■ Complete the following:
1. Answer these questions from the article on SMEs and social impact:
(a) What two things significantly reduce an organization's flexibility and responsiveness?
(b) What does being near the start of the "growth journey" give SMEs?
(c) What kind of approach to CSR do big companies usually adopt?
2. Write the next part of the article on SMEs and social impact, picking up after its final sentence.

■ Supplied passage:
--- --- ---

5 Reasons Why SMEs Have Greater Potential For Social Impact
When it comes to making the world better, it’s easy to think that only large companies can manage it. After all, they’re the ones with all the influence and resources, right? Sadly, because of this, many people completely overlook SMEs as a vehicle for driving change.
However, SMEs actually hold a considerable amount of power.
Yes, their resources might be limited.
Yes, their operations might be more localised.
But neither of these things actually matter.
To prove it, here are my 5 reasons why SMEs actually have the greatest potential for delivering social impact.
1. SMEs Are Simpler Organisations
One of the biggest obstacles for CSR and social impact is the structural complexity of the organisation itself.
Every layer of management and every individual department significantly reduces flexibility and responsiveness.
You can have the best ideas in the world, but by the time you’ve jumped through all the necessary hoops, they’re outdated and obsolete.
SMEs don’t suffer from this anywhere near as much. With fewer employees and managerial layers, ideas and decisions can be implemented much quicker.
On top of that, because the scope of an SME’s operations is usually narrower, there are far fewer pieces that you need to slot into place.
They can effectively bypass one of the biggest challenges that larger organisations are faced with.
2. A Blank Canvas
Broadly speaking, SMEs are pretty close to the start of the ‘growth journey’, while multinational companies are obviously at the end.
While this many limit the resources available, it does provide SMEs with an invaluable blank canvas to work with.
The vast majority of large companies didn’t get to their current position by prioritising social impact and responsibility.
That means that for them to now meet customer expectations they have to effectively tweak and change all their existing processes. With the scope of their operations being so large, this is an enormous challenge, and is often why big companies usually adopt an incredibly slow, incremental approach to CSR.

--- --- ---

■ Recorded data:
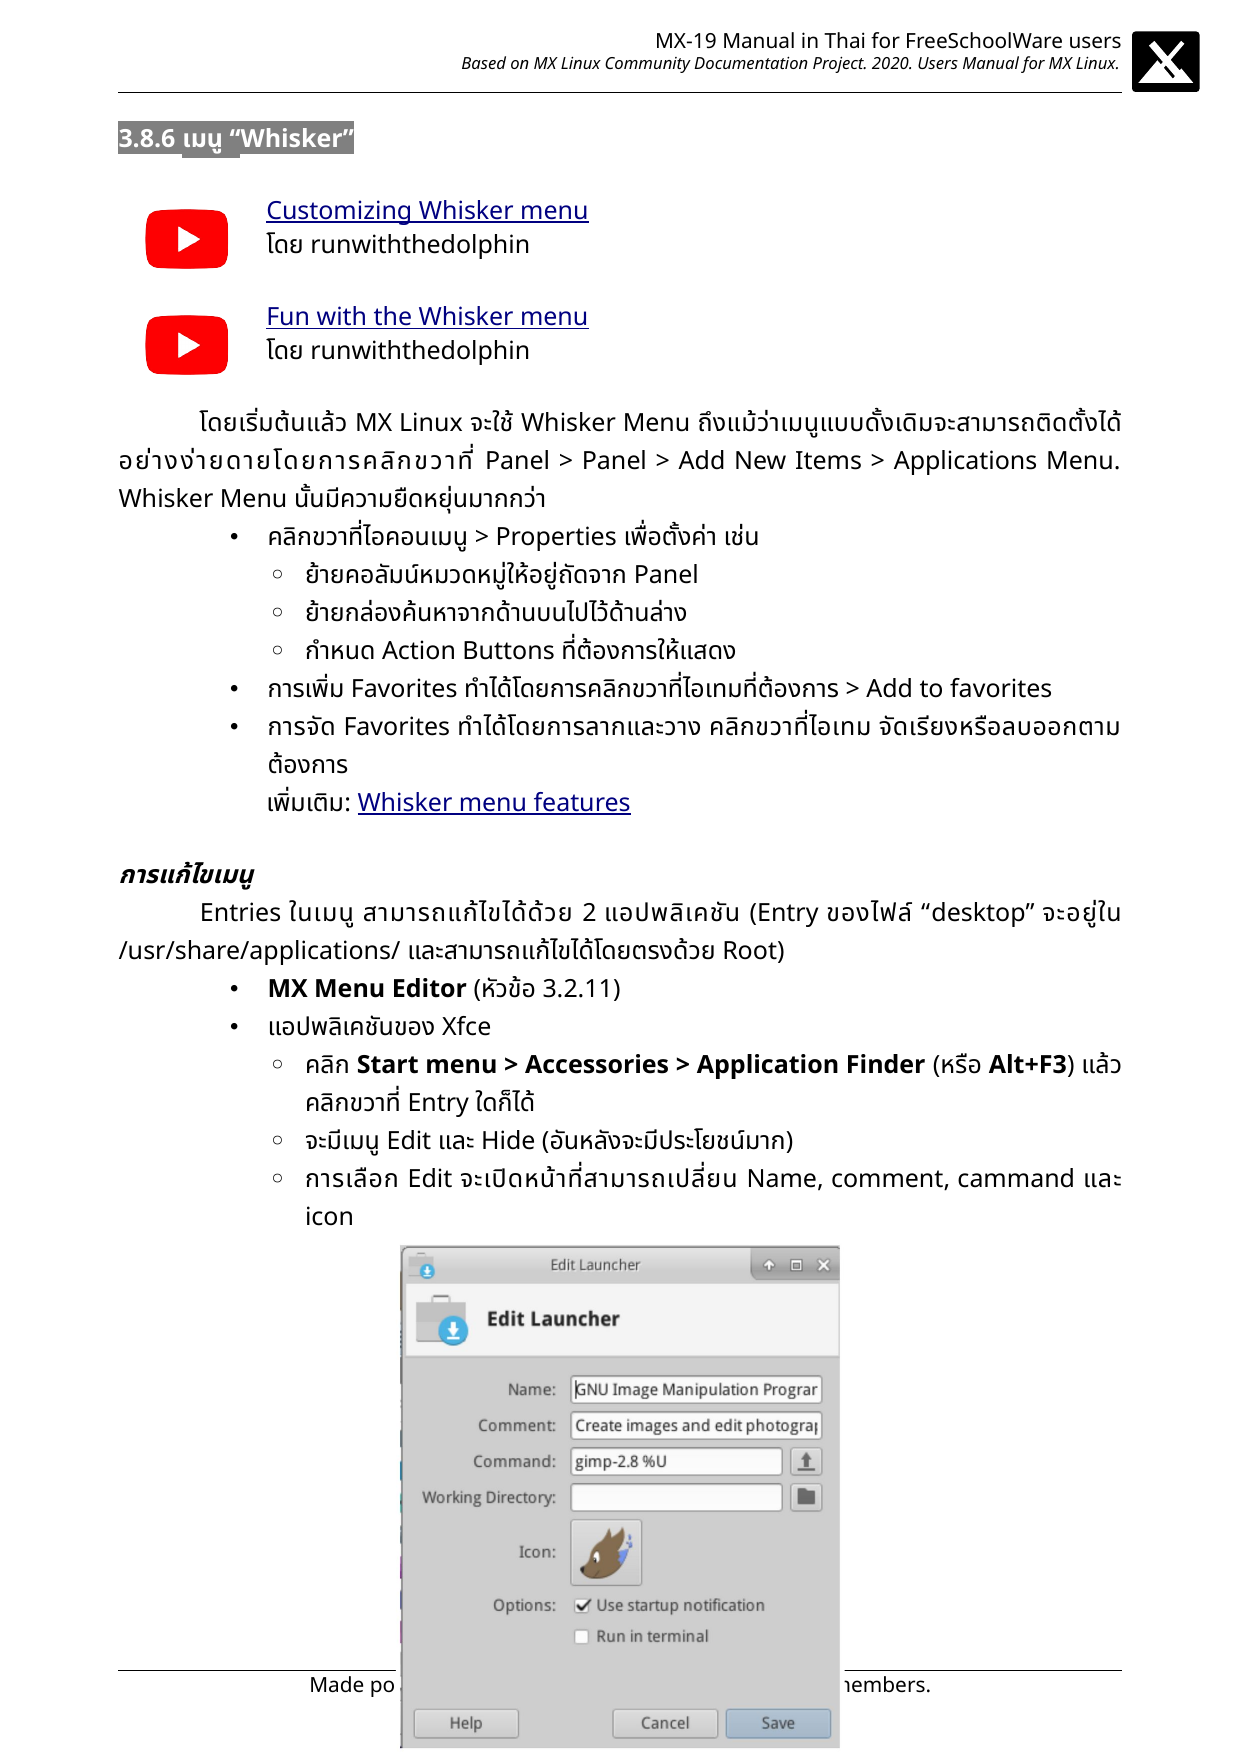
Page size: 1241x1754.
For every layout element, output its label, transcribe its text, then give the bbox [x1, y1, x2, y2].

list ย้ายกล่องค้นหาจากด้านบนไปไว้ด้านล่าง [267, 595, 1122, 633]
text Entries ในเมนู สามารถแก้ไขได้ด้วย 2 แอปพลิเคชัน (Entry ของไฟล์ “desktop” จะอยู่ใน /usr/share/applications/ และสามารถแก้ไขได้โดยตรงด้วย Root) [118, 894, 1122, 971]
text [118, 333, 145, 371]
list แอปพลิเคชันของ Xfce [230, 1009, 1122, 1047]
list การจัด Favorites ทำได้โดยการลากและวาง คลิกขวาที่ไอเทม จัดเรียงหรือลบออกตามต้องการ [230, 709, 1122, 785]
text โดย runwiththedolphin [229, 227, 1122, 265]
list คลิกขวาที่ไอคอนเมนู > Properties เพื่อตั้งค่า เช่น [230, 519, 1122, 557]
text โดย runwiththedolphin [229, 333, 1122, 371]
picture [145, 315, 229, 375]
list คลิก Start menu > Accessories > Application Finder (หรือ Alt+F3) แล้วคลิกขวาที่ Entry ใดก็ได้ [267, 1047, 1122, 1123]
text Fun with the Whisker menu [118, 299, 1122, 333]
list ย้ายคอลัมน์หมวดหมู่ให้อยู่ถัดจาก Panel [267, 557, 1122, 595]
text โดยเริ่มต้นแล้ว MX Linux จะใช้ Whisker Menu ถึงแม้ว่าเมนูแบบดั้งเดิมจะสามารถติดตั้งได้อย่างง่ายดายโดยการคลิกขวาที่ Panel > Panel > Add New Items > Applications Menu. Whisker Menu นั้นมีความยืดหยุ่นมากกว่า [118, 405, 1122, 519]
list การเลือก Edit จะเปิดหน้าที่สามารถเปลี่ยน Name, comment, cammand และ icon [267, 1161, 1122, 1233]
text เพิ่มเติม: Whisker menu features [118, 785, 1122, 823]
text การแก้ไขเมนู [118, 857, 1122, 894]
text [118, 227, 145, 265]
list จะมีเมนู Edit และ Hide (อันหลังจะมีประโยชน์มาก) [267, 1123, 1122, 1161]
text 3.8.6 เมนู “Whisker” [118, 121, 1122, 158]
list กำหนด Action Buttons ที่ต้องการให้แสดง [267, 633, 1122, 671]
picture [395, 1239, 845, 1754]
list MX Menu Editor (หัวข้อ 3.2.11) [230, 971, 1122, 1009]
picture [145, 209, 229, 269]
text Customizing Whisker menu [118, 193, 1122, 227]
list การเพิ่ม Favorites ทำได้โดยการคลิกขวาที่ไอเทมที่ต้องการ > Add to favorites [230, 671, 1122, 709]
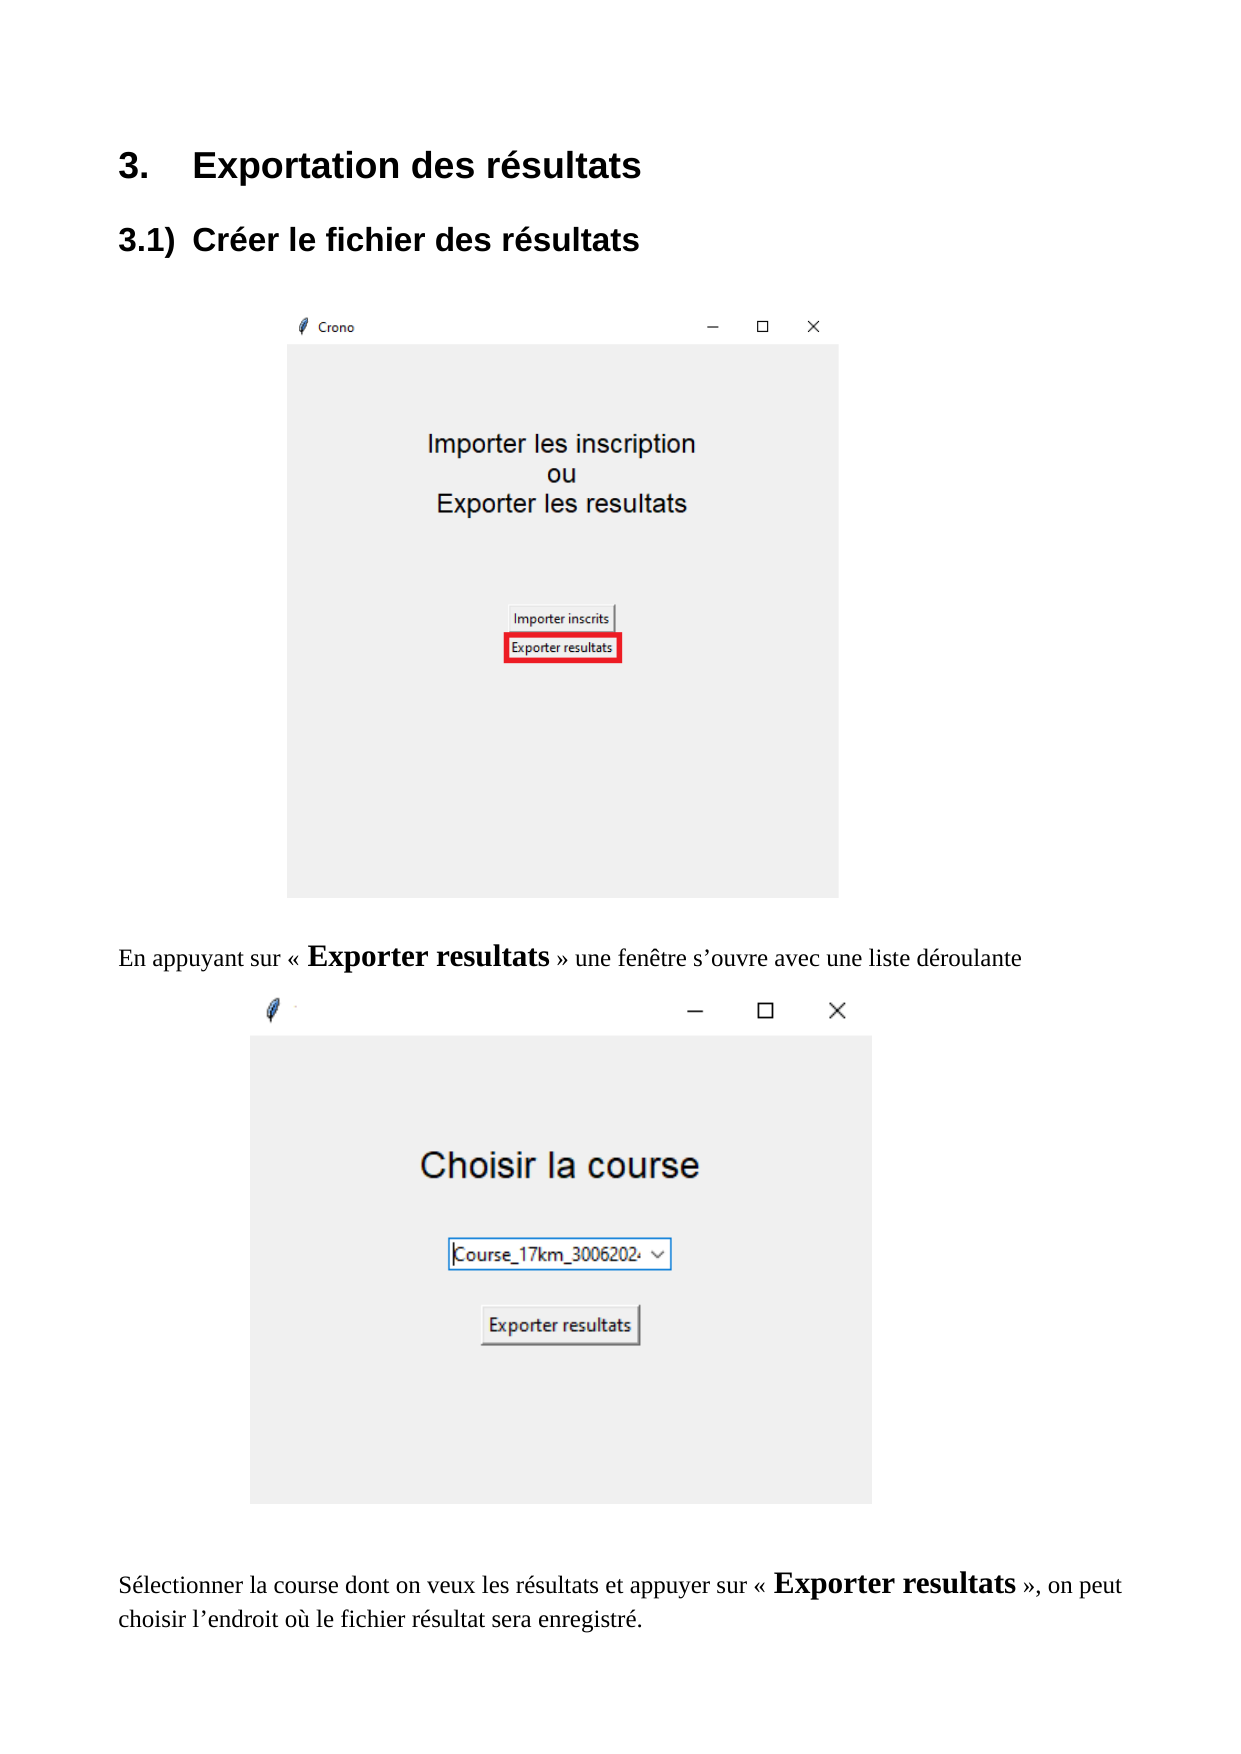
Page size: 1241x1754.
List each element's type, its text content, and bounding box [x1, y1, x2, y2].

subtitle Créer le fichier des résultats [118, 219, 1122, 258]
picture [287, 312, 839, 898]
subtitle Exportation des résultats [118, 143, 1122, 186]
picture [250, 992, 872, 1504]
text En appuyant sur « Exporter resultats » une fenêtre s’ouvre avec une liste déroulante [118, 937, 1122, 973]
text Sélectionner la course dont on veux les résultats et appuyer sur « Exporter resultats », on peut choisir l’endroit où le fichier résultat sera enregistré. [118, 1564, 1122, 1633]
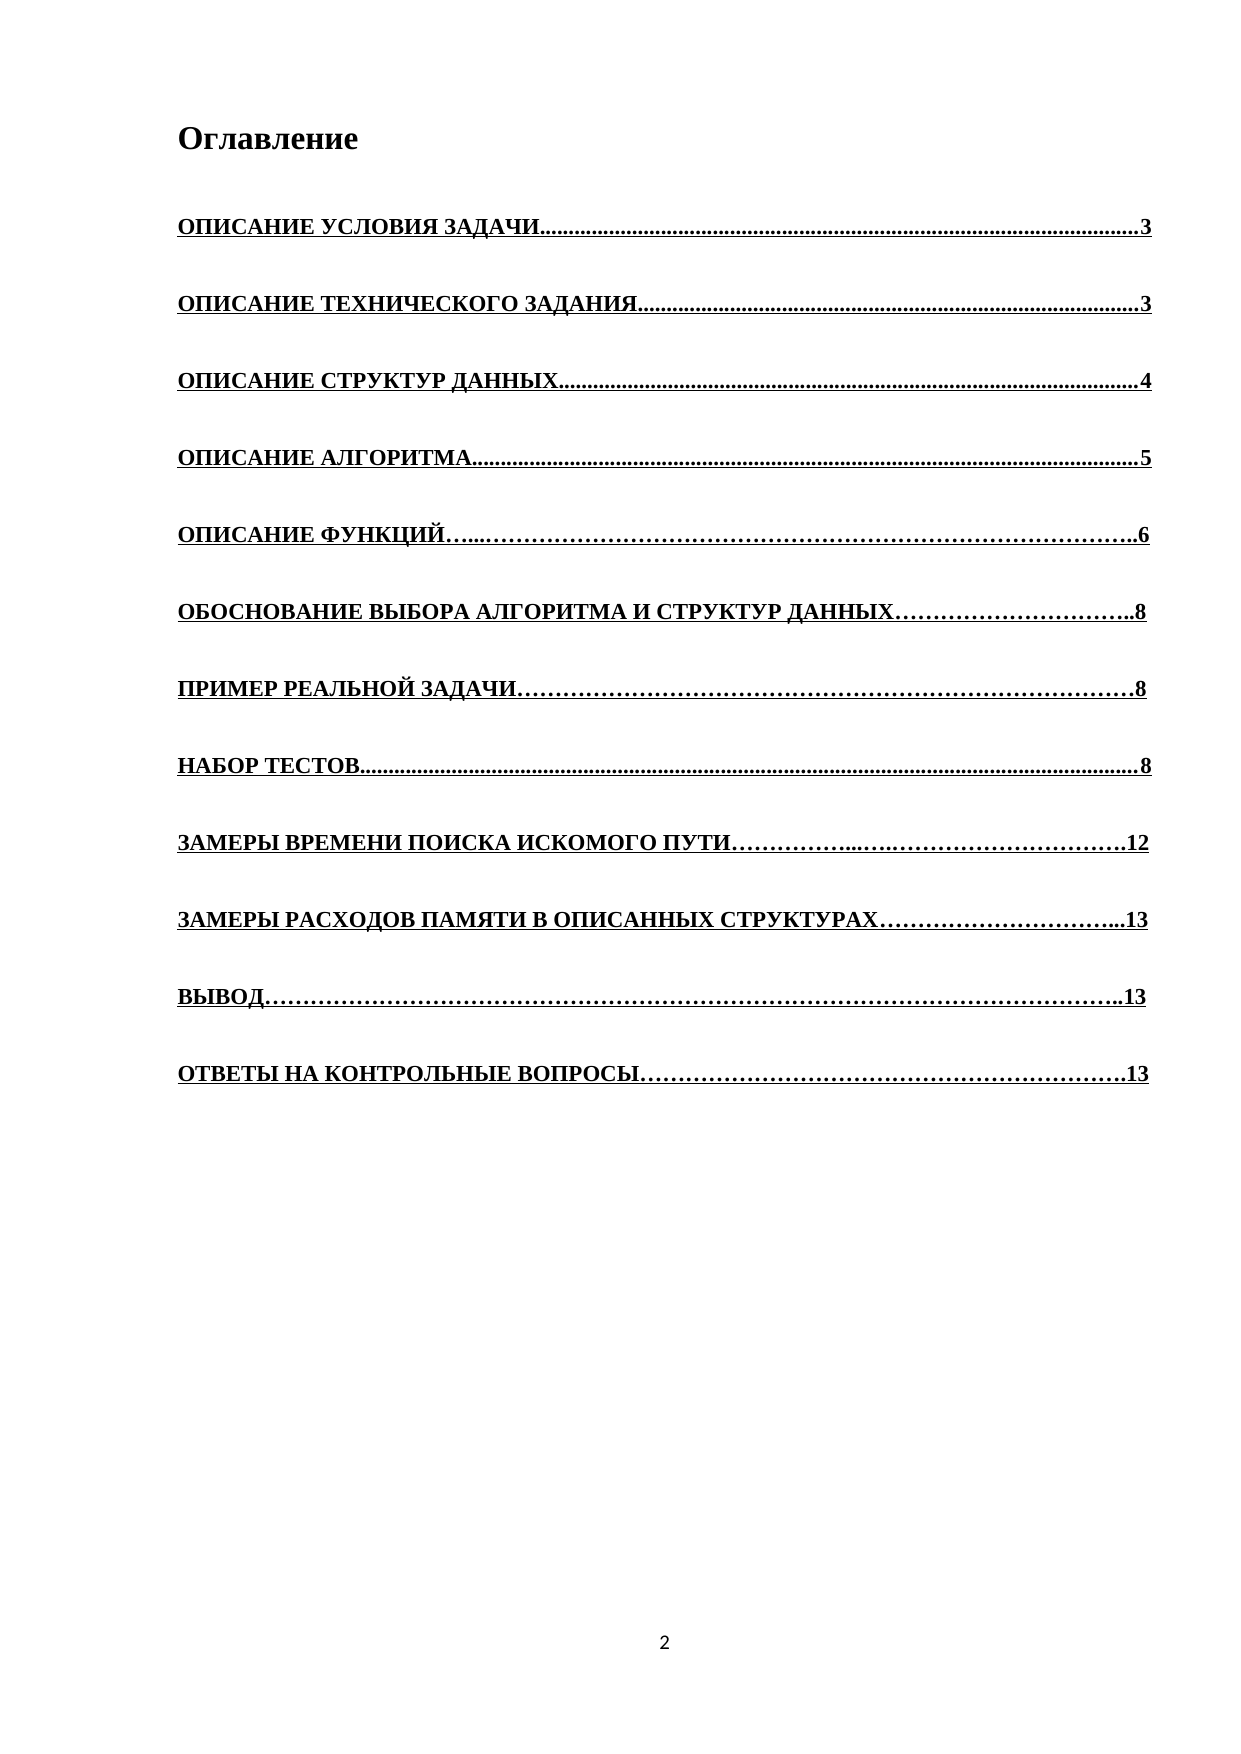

--- --- ---

■ Solved problems:
1.
(a) Every layer of management and every individual department.
(b) An invaluable blank canvas to work with.
(c) An incredibly slow, incremental approach.

2.
SMEs on the other hand are in a better position. As they grow and expand, new processes can be created with social impact in mind, which is much easier that introducing it retrospectively.
In essence, it’s must less work to create something great from scratch, than create something average and try and make it great later on.
3. Lower Customer Expectations
Interestingly, the smaller the business is, the less consumers expect in terms of CSR.
Think about it.
When we look at companies like Primark, Facebook and Apple, we think that with the money they have, there is no excuse for them to not behave responsibly.
With great power comes great responsibility, after all.
For SMEs though, it’s a very different story.
Customers acknowledge that the smaller a company is, the more volatile their chance of survival will be, so the more understandable it is for companies to prioritise it over impact.
Don’t get me wrong, this isn’t a free ride for SMEs to behave how they please, but it certainly eases the pressure.
It’s this reduced pressure that really counts.
Without customers constantly pulling in different directions, SMEs can focus on delivering social impact on their terms, without having to cave into demands that arguably lie outside of their strategic remit.
As I highlighted in my article about creating impact with a shoestring budget, limited resources can actually be a good thing.
In big companies, having large budgets can make it very tempting to just throw money at social impact, especially when consumers are angry.
It can very quickly lead to PR stunts and marketing gimmicks just to get the public back on side.
On top of this, it can also encourage innovative laziness.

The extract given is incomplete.